→ Exercise brief: Below are records to transcribe exactly, without their pictures.

→ Data for this task:

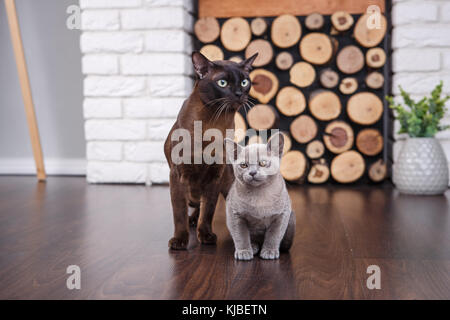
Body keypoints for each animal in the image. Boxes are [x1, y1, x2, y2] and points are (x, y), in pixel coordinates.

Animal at [164, 51, 256, 250]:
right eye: (222, 83)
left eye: (244, 82)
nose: (239, 93)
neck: (214, 121)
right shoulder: (178, 175)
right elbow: (179, 213)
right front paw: (179, 241)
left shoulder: (215, 176)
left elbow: (208, 211)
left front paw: (206, 236)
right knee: (192, 204)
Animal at [224, 132, 296, 260]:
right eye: (243, 165)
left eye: (262, 163)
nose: (252, 172)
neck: (259, 196)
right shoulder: (234, 214)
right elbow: (241, 235)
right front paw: (244, 251)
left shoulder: (282, 214)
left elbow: (274, 235)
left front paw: (269, 251)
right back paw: (253, 247)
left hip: (292, 220)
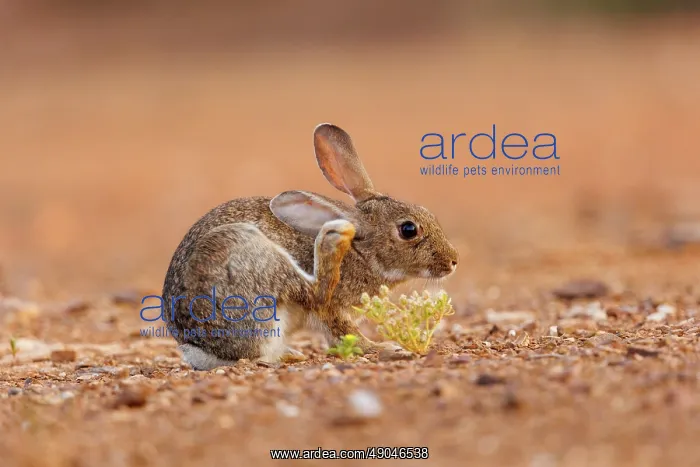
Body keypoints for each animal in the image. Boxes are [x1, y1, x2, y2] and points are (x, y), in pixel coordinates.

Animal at [161, 123, 459, 370]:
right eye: (409, 230)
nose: (453, 261)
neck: (362, 252)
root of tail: (198, 347)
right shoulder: (334, 309)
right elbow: (343, 332)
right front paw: (384, 347)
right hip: (248, 259)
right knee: (314, 291)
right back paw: (331, 241)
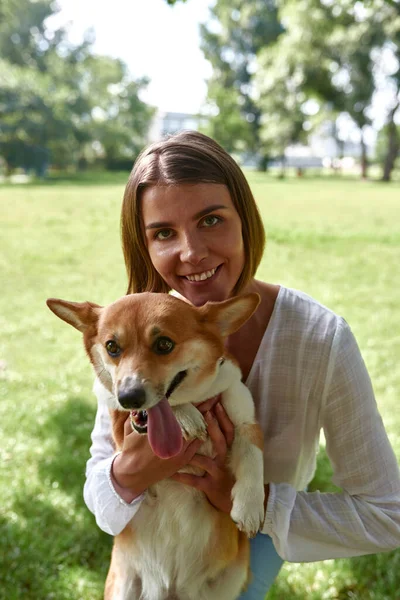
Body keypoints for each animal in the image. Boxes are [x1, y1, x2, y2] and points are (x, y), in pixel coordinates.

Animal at [47, 292, 266, 600]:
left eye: (164, 344)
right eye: (112, 346)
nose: (129, 397)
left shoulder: (246, 420)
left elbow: (253, 458)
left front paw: (250, 507)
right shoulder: (119, 428)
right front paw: (186, 416)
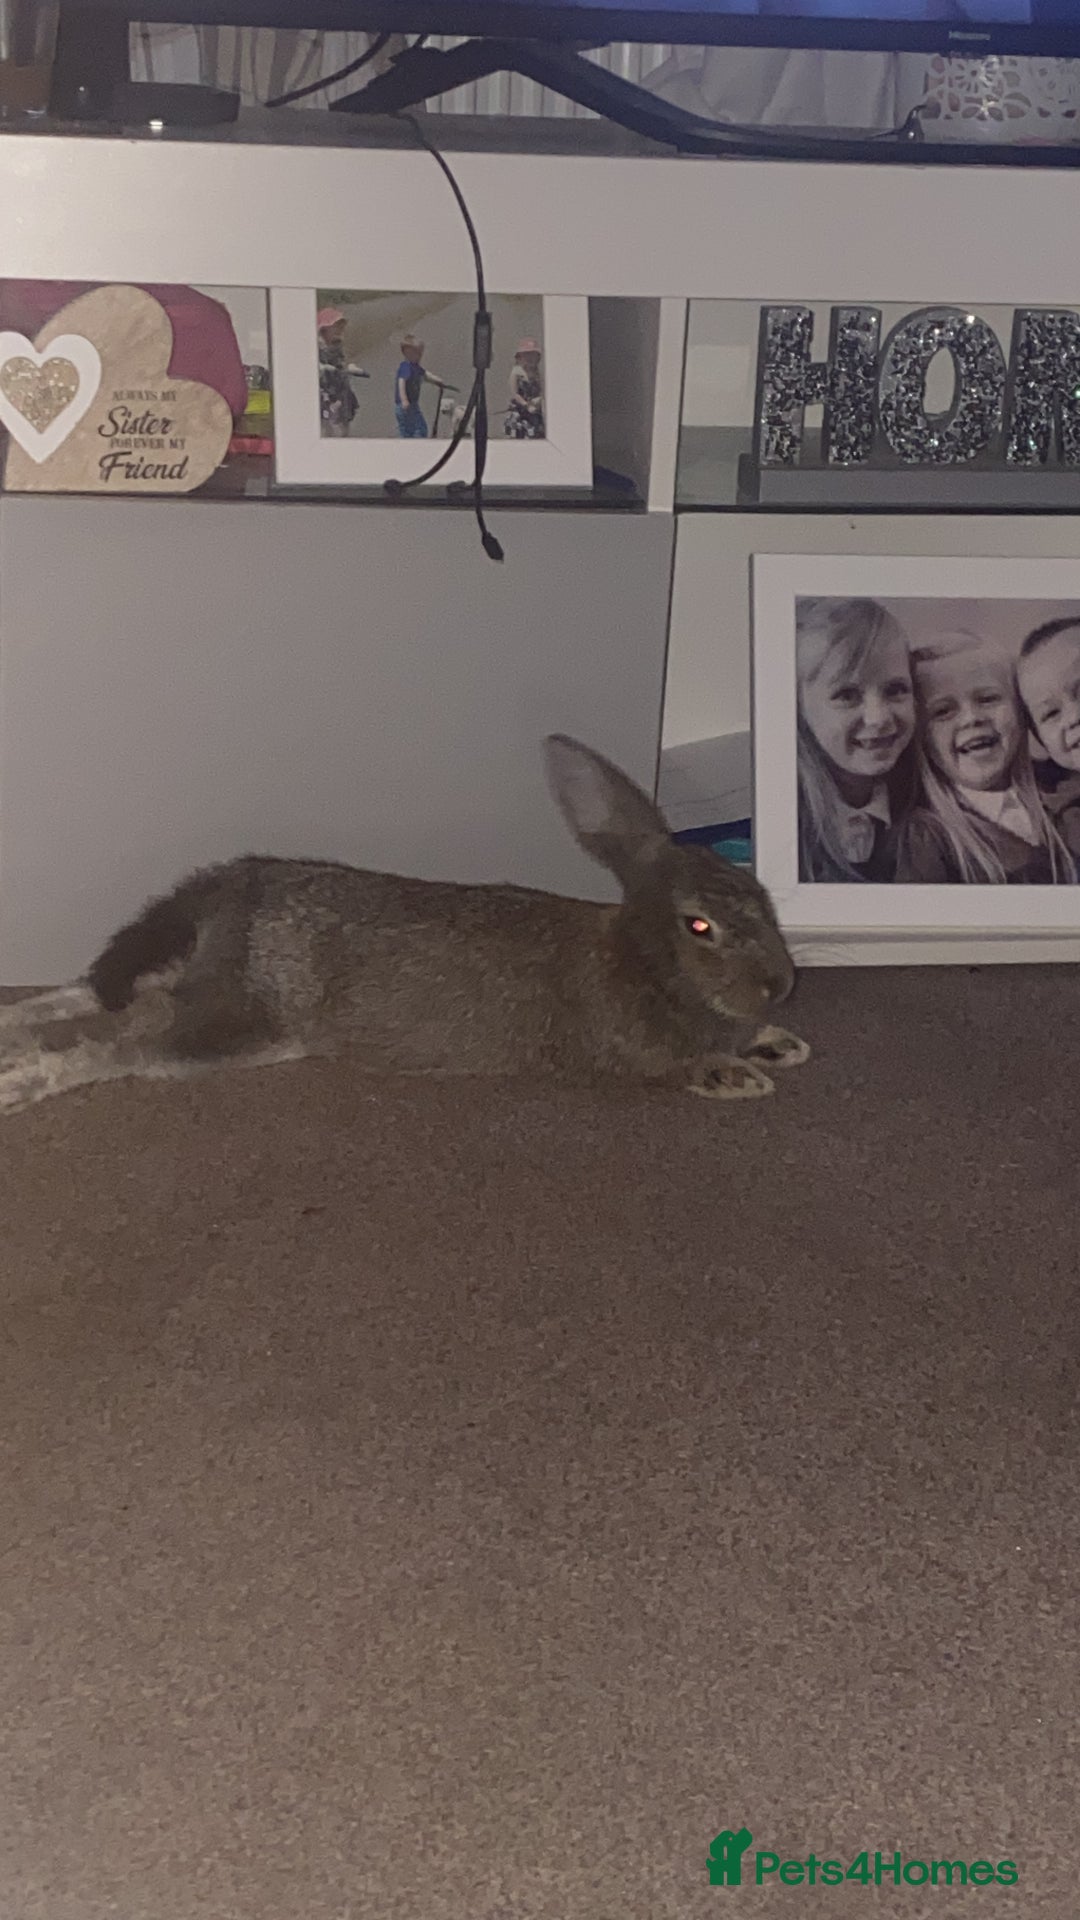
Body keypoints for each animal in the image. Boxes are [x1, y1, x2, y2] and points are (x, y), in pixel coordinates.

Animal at [0, 734, 808, 1115]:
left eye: (761, 897)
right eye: (699, 927)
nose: (782, 983)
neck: (648, 963)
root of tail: (233, 890)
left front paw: (782, 1044)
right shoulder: (628, 1049)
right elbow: (674, 1066)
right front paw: (736, 1076)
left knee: (95, 995)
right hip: (238, 1020)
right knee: (123, 1039)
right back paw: (25, 1080)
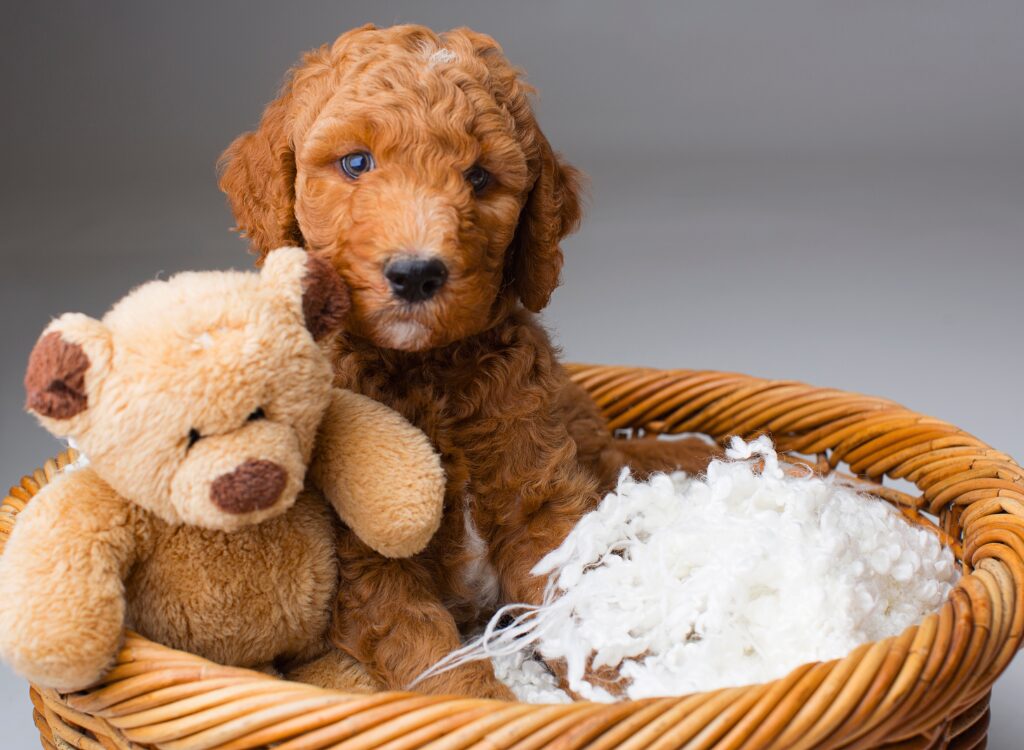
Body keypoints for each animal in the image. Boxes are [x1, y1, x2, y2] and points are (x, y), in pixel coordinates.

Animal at [220, 24, 716, 704]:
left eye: (479, 177)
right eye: (356, 163)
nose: (416, 272)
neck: (427, 370)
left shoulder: (545, 504)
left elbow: (578, 598)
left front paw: (620, 687)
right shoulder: (367, 560)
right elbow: (430, 650)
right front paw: (489, 703)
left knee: (615, 457)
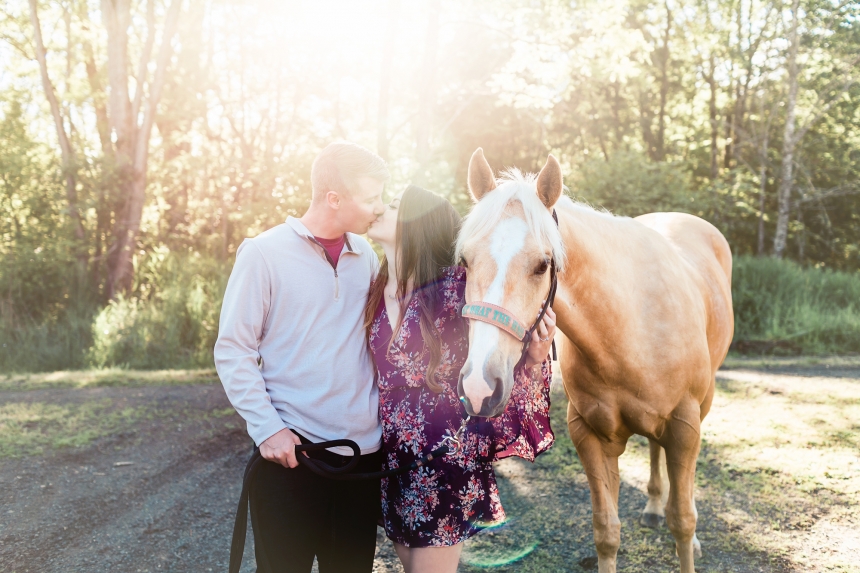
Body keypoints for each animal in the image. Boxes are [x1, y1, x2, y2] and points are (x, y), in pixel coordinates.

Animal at [456, 149, 732, 572]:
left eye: (542, 264)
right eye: (466, 261)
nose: (478, 387)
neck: (631, 329)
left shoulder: (684, 426)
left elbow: (683, 521)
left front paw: (689, 536)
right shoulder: (589, 434)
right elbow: (606, 530)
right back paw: (653, 505)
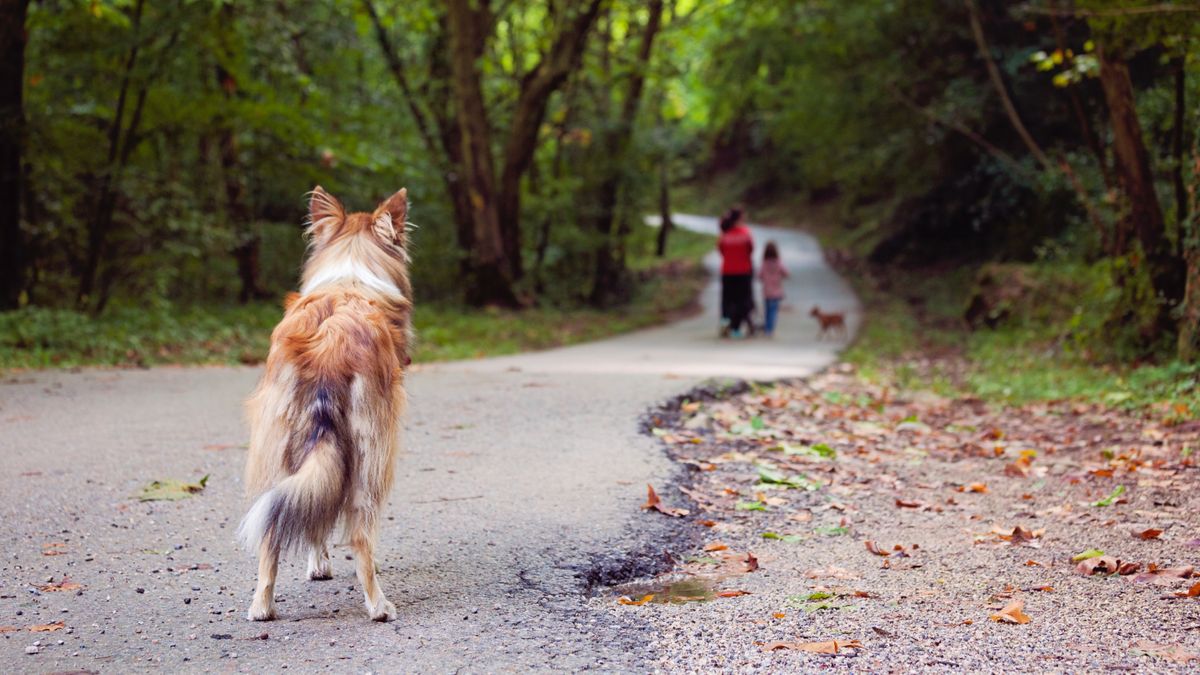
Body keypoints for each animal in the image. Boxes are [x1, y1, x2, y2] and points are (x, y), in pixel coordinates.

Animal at [238, 183, 417, 619]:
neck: (350, 274)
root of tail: (328, 345)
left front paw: (318, 566)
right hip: (374, 450)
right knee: (360, 530)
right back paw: (379, 605)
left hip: (276, 446)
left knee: (273, 524)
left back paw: (262, 607)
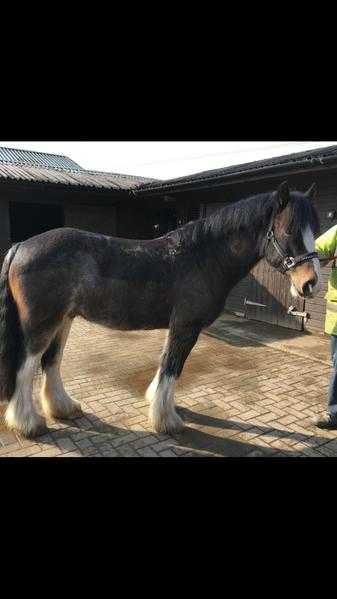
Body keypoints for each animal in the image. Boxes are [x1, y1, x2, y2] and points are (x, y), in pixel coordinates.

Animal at [0, 180, 320, 438]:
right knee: (26, 367)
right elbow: (172, 367)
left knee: (51, 362)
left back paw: (63, 408)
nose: (310, 283)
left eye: (315, 230)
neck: (202, 257)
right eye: (288, 230)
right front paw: (166, 420)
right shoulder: (185, 327)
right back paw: (28, 424)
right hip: (41, 324)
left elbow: (166, 366)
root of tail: (21, 246)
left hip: (63, 320)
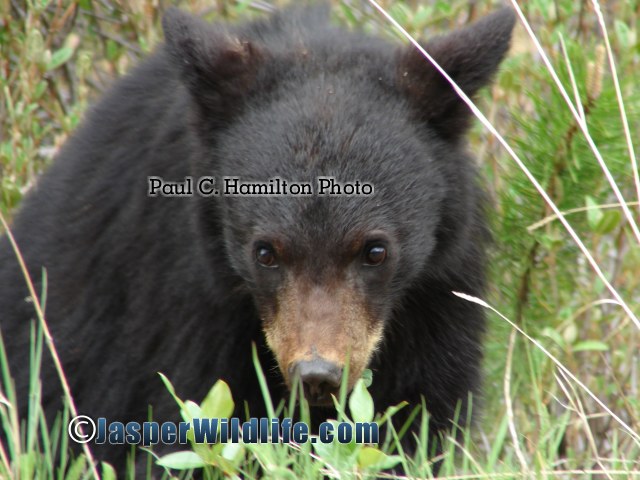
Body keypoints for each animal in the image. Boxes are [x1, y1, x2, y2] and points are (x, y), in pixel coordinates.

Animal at [0, 3, 515, 474]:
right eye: (265, 252)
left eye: (375, 250)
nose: (318, 376)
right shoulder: (186, 308)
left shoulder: (437, 297)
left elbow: (422, 414)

→ Answer box:
Body keypoints for each animal in the image. Boxes are [x1, y1, x2, y2] and points are (x, y), in pixel coordinates.

Animal at [164, 51, 256, 250]:
right eye: (222, 83)
left eye: (244, 82)
nose: (239, 93)
neck: (214, 121)
right shoulder: (178, 175)
right elbow: (179, 213)
right front paw: (179, 241)
left shoulder: (215, 176)
left elbow: (208, 211)
left front paw: (206, 236)
right knee: (192, 204)
Animal at [224, 132, 296, 260]:
right eye: (243, 165)
left eye: (262, 163)
nose: (252, 172)
neck: (259, 196)
right shoulder: (234, 214)
right elbow: (241, 235)
right front paw: (244, 251)
left shoulder: (282, 214)
left elbow: (274, 235)
left front paw: (269, 251)
right back paw: (253, 247)
left hip: (292, 220)
Body keypoints for each animal in the image. Boxes are [x1, y1, x2, y2] and points are (x, y), in pixel coordinates.

Animal at [161, 123, 459, 370]:
right eye: (409, 230)
nose: (453, 261)
neck: (362, 252)
root of tail: (198, 347)
right shoulder: (334, 309)
right elbow: (343, 332)
right front paw: (384, 347)
right hip: (248, 259)
right knee: (314, 291)
right back paw: (331, 241)
Body keypoints for each animal in the image. Boxes are [x1, y1, x2, y2] and points are (x, y), in pixel coordinates.

Animal at [47, 292, 266, 600]:
left eye: (164, 344)
right eye: (112, 346)
nose: (129, 397)
left shoulder: (246, 420)
left elbow: (253, 458)
left front paw: (250, 507)
right shoulder: (119, 428)
right front paw: (186, 416)
Body keypoints for each animal in the image. Boxes are [x1, y1, x2, y2] and points are (x, y), in pixel coordinates.

Animal at [0, 734, 808, 1115]:
left eye: (761, 897)
right eye: (699, 927)
nose: (782, 983)
neck: (648, 963)
root of tail: (233, 890)
left front paw: (782, 1044)
right shoulder: (628, 1049)
right elbow: (674, 1066)
right front paw: (736, 1076)
left knee: (95, 995)
right hip: (238, 1020)
right knee: (123, 1039)
right back paw: (25, 1080)
Body keypoints for each animal in the image. Boxes are [x1, y1, x2, y2] and points are (x, y), in pixel coordinates.

Animal at [220, 24, 716, 704]:
left eye: (479, 177)
right eye: (356, 163)
nose: (416, 272)
neck: (427, 370)
left shoulder: (545, 504)
left elbow: (578, 598)
left front paw: (620, 687)
right shoulder: (367, 560)
right elbow: (430, 650)
right front paw: (489, 703)
left knee: (615, 457)
Body keypoints for each animal in the image. Boxes are [x1, y1, x2, y2] and points are (x, y), in pixel coordinates.

Animal at [456, 149, 732, 572]:
left eye: (542, 264)
right eye: (466, 261)
nose: (478, 387)
neck: (631, 329)
left shoulder: (684, 426)
left elbow: (683, 521)
left front paw: (689, 536)
right shoulder: (589, 434)
right elbow: (606, 530)
right back paw: (653, 505)
Body keypoints for each animal in the image. Boxes are [x1, y1, x2, y2] and points are (x, y), in pixel coordinates.

Animal at [238, 183, 417, 619]:
neck: (350, 274)
root of tail: (328, 345)
left front paw: (318, 566)
right hip: (374, 450)
right knee: (360, 530)
right back paw: (379, 605)
left hip: (276, 446)
left knee: (273, 524)
left back paw: (262, 607)
Body keypoints for each animal in the image. Boxes are [x1, y1, x2, y2] and points are (x, y), in pixel coordinates.

Animal at [0, 180, 320, 438]:
right knee: (26, 367)
right elbow: (172, 367)
left knee: (51, 362)
left back paw: (63, 408)
nose: (310, 283)
left eye: (315, 230)
neck: (202, 257)
right eye: (288, 230)
right front paw: (166, 420)
right shoulder: (185, 327)
right back paw: (28, 424)
right hip: (41, 324)
left elbow: (166, 366)
root of tail: (21, 246)
left hip: (63, 320)
Body keypoints for each animal in the image. Boxes are [x1, y1, x2, y2] and points are (x, y), in pixel coordinates.

Animal at [0, 3, 515, 474]:
right eye: (265, 252)
left eye: (375, 250)
nose: (318, 376)
right shoulder: (186, 308)
left shoulder: (437, 297)
left elbow: (422, 414)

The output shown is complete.